REQUIREMENT -> Please return every line of the records below that contains the word "residence".

START RECORDS

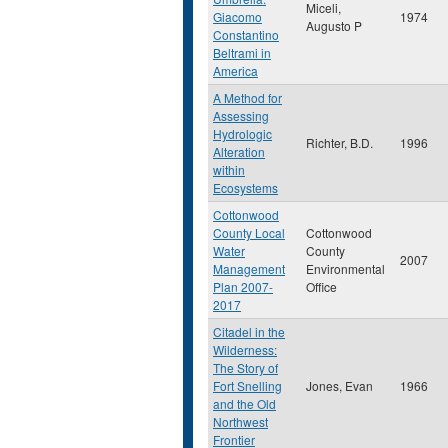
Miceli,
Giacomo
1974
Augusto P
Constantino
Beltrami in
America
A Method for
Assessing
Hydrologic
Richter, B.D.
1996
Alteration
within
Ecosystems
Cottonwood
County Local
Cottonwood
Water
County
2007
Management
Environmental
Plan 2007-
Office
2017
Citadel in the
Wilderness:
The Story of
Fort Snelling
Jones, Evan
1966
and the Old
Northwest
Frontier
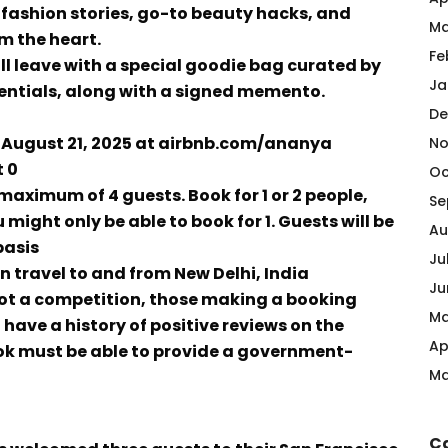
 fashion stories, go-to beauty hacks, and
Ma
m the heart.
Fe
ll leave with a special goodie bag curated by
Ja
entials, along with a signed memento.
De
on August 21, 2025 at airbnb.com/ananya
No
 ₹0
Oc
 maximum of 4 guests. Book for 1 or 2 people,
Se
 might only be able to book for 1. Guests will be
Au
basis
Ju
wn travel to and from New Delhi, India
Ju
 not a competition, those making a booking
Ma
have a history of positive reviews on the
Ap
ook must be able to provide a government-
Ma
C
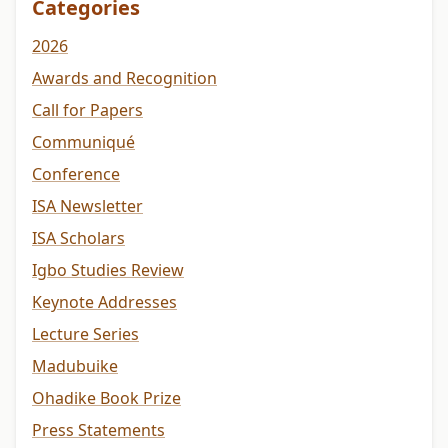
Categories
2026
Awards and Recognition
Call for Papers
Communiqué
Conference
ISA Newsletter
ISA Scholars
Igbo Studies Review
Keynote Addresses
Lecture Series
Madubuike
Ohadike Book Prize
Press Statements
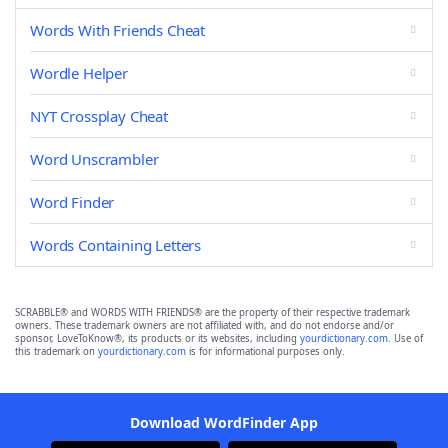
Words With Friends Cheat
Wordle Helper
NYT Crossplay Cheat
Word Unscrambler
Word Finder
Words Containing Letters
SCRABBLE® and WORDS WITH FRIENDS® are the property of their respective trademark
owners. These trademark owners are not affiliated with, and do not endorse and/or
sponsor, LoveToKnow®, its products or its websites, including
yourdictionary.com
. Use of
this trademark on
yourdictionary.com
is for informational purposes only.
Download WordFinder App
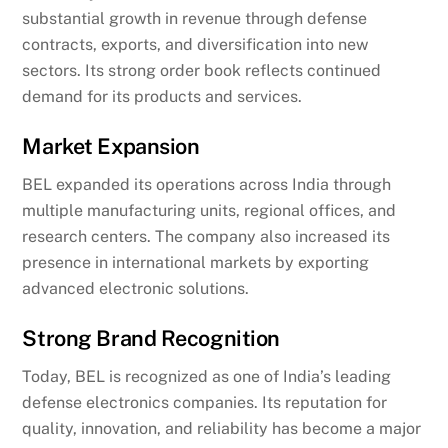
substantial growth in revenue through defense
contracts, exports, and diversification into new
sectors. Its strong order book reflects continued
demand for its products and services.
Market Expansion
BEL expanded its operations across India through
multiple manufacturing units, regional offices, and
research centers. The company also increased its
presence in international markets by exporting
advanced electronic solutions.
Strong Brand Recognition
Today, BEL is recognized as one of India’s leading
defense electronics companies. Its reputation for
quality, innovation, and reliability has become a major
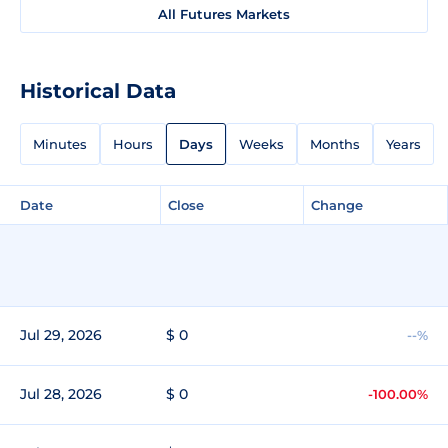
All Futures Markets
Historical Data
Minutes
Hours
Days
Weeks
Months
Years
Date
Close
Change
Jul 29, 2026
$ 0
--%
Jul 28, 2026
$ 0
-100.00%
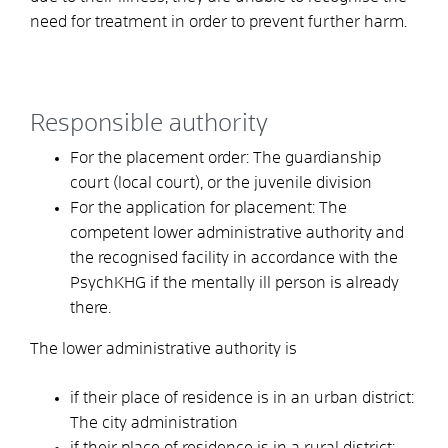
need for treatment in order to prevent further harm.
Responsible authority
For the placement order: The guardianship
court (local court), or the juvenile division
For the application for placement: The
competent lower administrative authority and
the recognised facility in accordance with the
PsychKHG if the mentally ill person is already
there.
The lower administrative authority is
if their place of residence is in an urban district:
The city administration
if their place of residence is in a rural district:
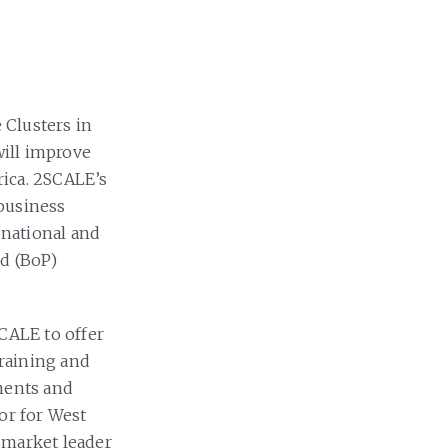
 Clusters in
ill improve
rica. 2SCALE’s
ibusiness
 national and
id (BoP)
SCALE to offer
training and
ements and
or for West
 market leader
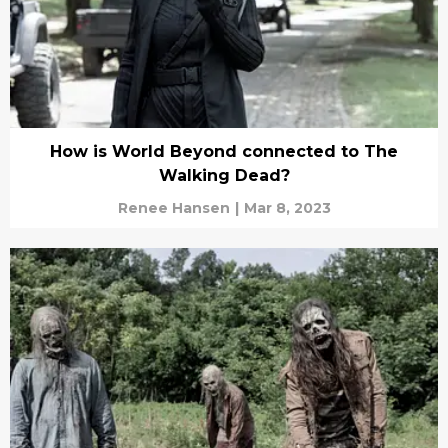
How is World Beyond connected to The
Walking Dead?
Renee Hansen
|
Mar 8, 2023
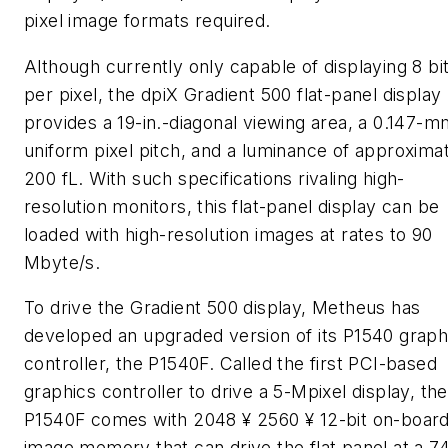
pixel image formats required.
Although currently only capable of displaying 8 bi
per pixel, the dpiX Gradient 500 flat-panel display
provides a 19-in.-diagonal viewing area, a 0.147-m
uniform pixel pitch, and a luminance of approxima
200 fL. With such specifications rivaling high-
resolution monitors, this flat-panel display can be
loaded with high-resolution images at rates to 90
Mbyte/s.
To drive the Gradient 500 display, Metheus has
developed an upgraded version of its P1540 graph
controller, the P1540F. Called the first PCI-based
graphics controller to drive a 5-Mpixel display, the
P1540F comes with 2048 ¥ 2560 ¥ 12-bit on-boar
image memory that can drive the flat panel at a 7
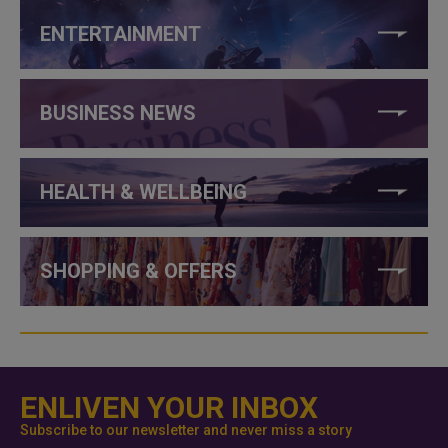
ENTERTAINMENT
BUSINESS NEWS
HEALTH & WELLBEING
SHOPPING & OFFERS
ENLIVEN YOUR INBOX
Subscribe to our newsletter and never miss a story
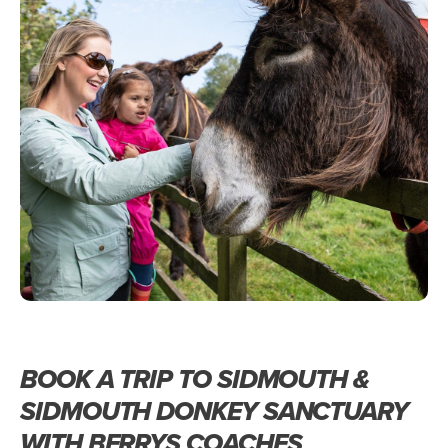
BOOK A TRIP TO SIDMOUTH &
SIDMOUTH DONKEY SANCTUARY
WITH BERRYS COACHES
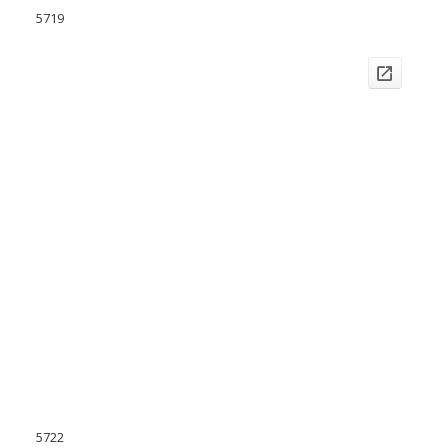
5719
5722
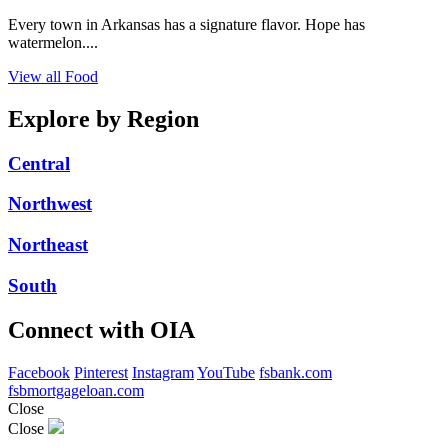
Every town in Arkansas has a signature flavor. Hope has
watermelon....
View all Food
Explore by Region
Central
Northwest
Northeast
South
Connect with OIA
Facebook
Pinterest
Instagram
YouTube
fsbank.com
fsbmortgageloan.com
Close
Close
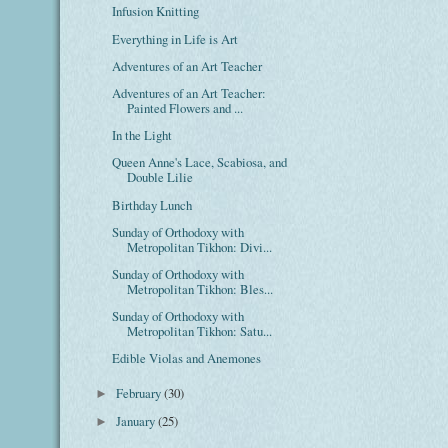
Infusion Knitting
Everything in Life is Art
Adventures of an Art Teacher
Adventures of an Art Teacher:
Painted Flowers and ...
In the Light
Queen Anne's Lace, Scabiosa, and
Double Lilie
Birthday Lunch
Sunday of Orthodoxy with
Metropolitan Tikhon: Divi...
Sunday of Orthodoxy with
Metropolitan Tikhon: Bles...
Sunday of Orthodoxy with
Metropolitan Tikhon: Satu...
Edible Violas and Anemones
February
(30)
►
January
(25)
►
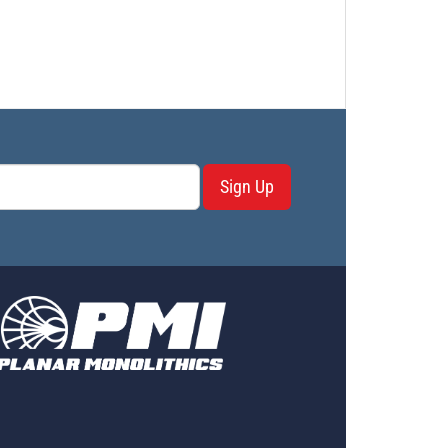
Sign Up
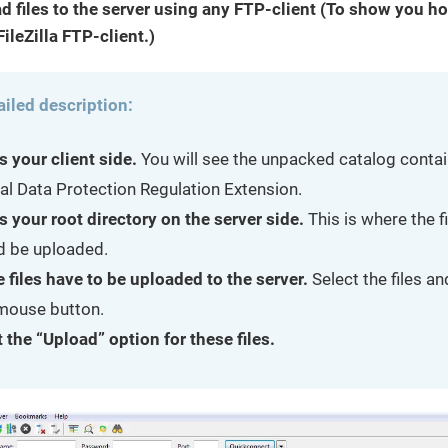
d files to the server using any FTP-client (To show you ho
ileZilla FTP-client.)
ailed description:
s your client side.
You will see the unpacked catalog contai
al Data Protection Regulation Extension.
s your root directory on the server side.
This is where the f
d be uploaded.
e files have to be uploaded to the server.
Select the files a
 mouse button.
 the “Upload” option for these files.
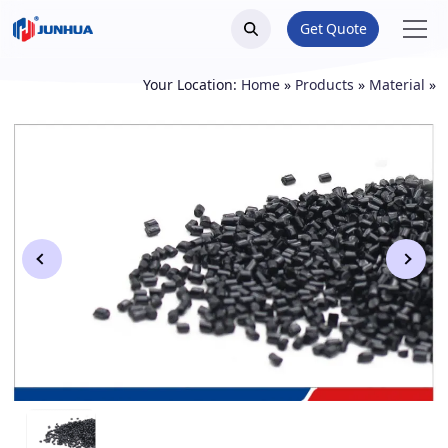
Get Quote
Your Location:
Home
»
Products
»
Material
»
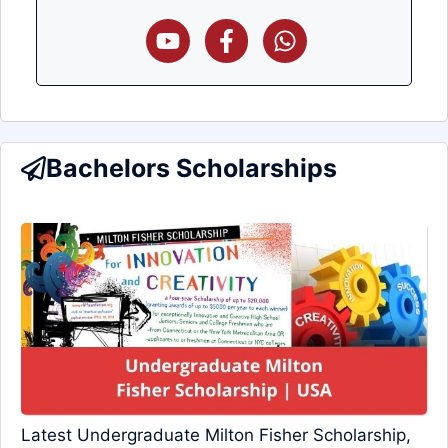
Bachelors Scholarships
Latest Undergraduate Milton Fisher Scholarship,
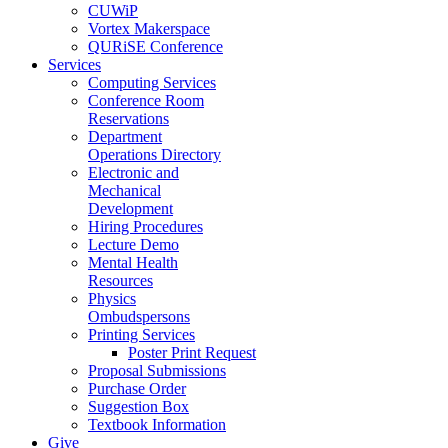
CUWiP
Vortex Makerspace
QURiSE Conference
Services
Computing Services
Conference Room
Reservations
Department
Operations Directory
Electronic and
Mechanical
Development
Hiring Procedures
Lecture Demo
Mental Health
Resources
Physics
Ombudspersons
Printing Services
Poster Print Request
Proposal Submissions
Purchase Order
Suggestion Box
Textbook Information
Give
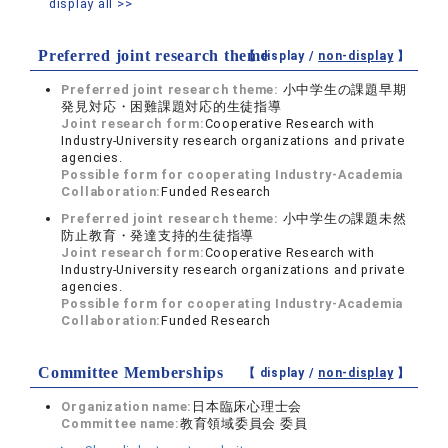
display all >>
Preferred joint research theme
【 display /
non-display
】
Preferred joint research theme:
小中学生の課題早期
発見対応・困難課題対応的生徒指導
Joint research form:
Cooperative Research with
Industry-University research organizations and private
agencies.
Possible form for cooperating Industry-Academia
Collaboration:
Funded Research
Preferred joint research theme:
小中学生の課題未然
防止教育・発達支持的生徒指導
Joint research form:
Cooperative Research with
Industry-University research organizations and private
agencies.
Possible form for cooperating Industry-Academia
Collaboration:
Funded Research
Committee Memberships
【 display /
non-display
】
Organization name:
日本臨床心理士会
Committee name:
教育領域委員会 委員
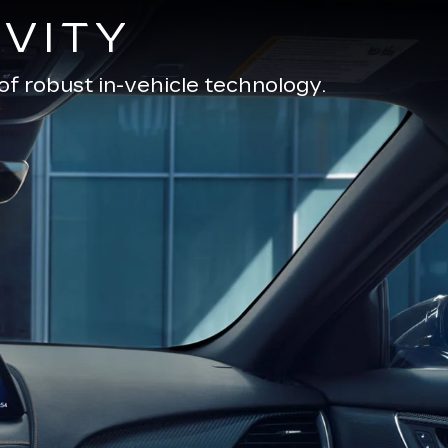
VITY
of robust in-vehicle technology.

END RECORDS

WRITTEN REPLY ->
if their place of residence is in an urban district:
if their place of residence is in a rural district:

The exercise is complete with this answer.